So in practice, you have to invest a lot of computing time at the beginning to find a good configuration. In the use phase of the algorithm, you benefit from each runtime so that overall, resources can be saved.
Is it possible to shorten the computing time at the beginning?
Britta Heymann: Parallelization is the most important thing! We can either execute parallel evaluations at the same time on one computer or we even use several computers in one computing network. This is what I would recommend – in connection with Cloud-Computing, for example.
As far as the runtime is concerned with tuning, we can even terminate evaluations early on if parallel results show us that the associated configuration may not be one of the best.
It’s also important to ensure that you can terminate an evaluation after a certain time. Otherwise the tuner might spend too much time on a run which has, quite by chance, started with a very poor configuration and where it is actually clear early on that it will produce a very bad result.

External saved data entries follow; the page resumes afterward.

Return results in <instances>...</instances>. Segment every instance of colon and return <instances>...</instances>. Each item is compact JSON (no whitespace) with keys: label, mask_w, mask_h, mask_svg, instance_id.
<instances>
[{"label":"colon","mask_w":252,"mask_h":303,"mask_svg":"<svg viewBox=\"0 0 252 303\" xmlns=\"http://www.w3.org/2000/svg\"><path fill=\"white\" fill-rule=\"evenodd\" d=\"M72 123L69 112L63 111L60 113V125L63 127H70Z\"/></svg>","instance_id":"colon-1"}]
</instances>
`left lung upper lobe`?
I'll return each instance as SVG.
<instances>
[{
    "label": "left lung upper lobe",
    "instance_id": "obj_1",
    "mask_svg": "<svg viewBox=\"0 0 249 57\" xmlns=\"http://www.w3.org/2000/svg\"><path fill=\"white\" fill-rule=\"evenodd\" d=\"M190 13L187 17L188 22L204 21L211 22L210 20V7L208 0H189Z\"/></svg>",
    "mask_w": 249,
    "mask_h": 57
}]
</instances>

Which algorithms is tuning particularly suitable for? Or are there any algorithms for which it isn’t suitable?
Jannick Lange: It’s always a good idea for algorithms which have a relatively long runtime or if you have so-called run-time critical algorithms. For example, when you have a model that needs to be solved within a specific runtime. Sometimes this is only possible with tuning.
Hmm, what isn’t suitable? Well basically, an algorithm naturally has to provide parameters which the behavior can be influenced with.

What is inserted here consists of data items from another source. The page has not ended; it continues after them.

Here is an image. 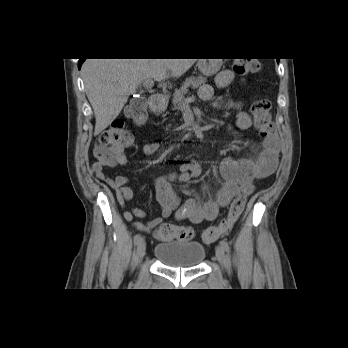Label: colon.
I'll list each match as a JSON object with an SVG mask.
<instances>
[{
    "mask_svg": "<svg viewBox=\"0 0 348 348\" xmlns=\"http://www.w3.org/2000/svg\"><path fill=\"white\" fill-rule=\"evenodd\" d=\"M260 62L256 58H239L233 65L234 72L244 77L260 69ZM252 117L254 126L262 136H269L275 132L271 115V104L267 99H260L253 103ZM126 117L134 124L143 125L147 121L145 100L134 99L126 109ZM132 143L131 132L125 127L123 120L112 123L100 136L95 148V157L99 163L113 165L119 162L124 151ZM245 198H235L228 210L226 217L217 225L204 230L202 239L205 243H213L226 235L234 226L245 207ZM155 236L163 241L179 240L189 241L194 236V231L189 226L162 224L155 230Z\"/></svg>",
    "mask_w": 348,
    "mask_h": 348,
    "instance_id": "1",
    "label": "colon"
}]
</instances>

Tuning is also diffcult if only very few instances are available or if individual evaluations require several hours or days. In the first case there’s a risk of overfitting, that means a parameter combination which is too specific for the training instances and generally offers no benefits. In the second case it could well be that the time required to perform tuning increases astronomically. One possible solution to this problem would be to use “smaller” instances from the same problem class for tuning – assuming that the configurations found are transferrable based on their structural similarity.

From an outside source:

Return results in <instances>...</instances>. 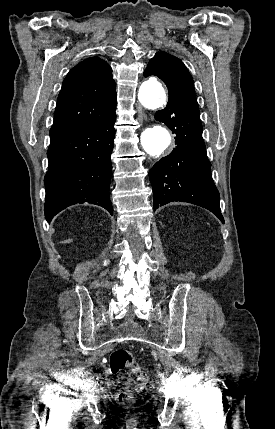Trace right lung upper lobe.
<instances>
[{"instance_id":"right-lung-upper-lobe-1","label":"right lung upper lobe","mask_w":275,"mask_h":429,"mask_svg":"<svg viewBox=\"0 0 275 429\" xmlns=\"http://www.w3.org/2000/svg\"><path fill=\"white\" fill-rule=\"evenodd\" d=\"M116 92L111 67L98 57L72 68L58 96L50 136L115 115Z\"/></svg>"}]
</instances>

Britta Heymann: Basically, you have to decide whether you want to invest the time in tuning at the beginning. I think it’s the most useful if the algorithm fulfills a short runtime or if you use the algorithm very often. Then it’s worth it because you benefit from every run.
The faster the algorithm is from the start, the faster the tuner finds good configurations. That means that even algorithms which are realtively fast can benefit from tuning because tuning itself then works more quickly.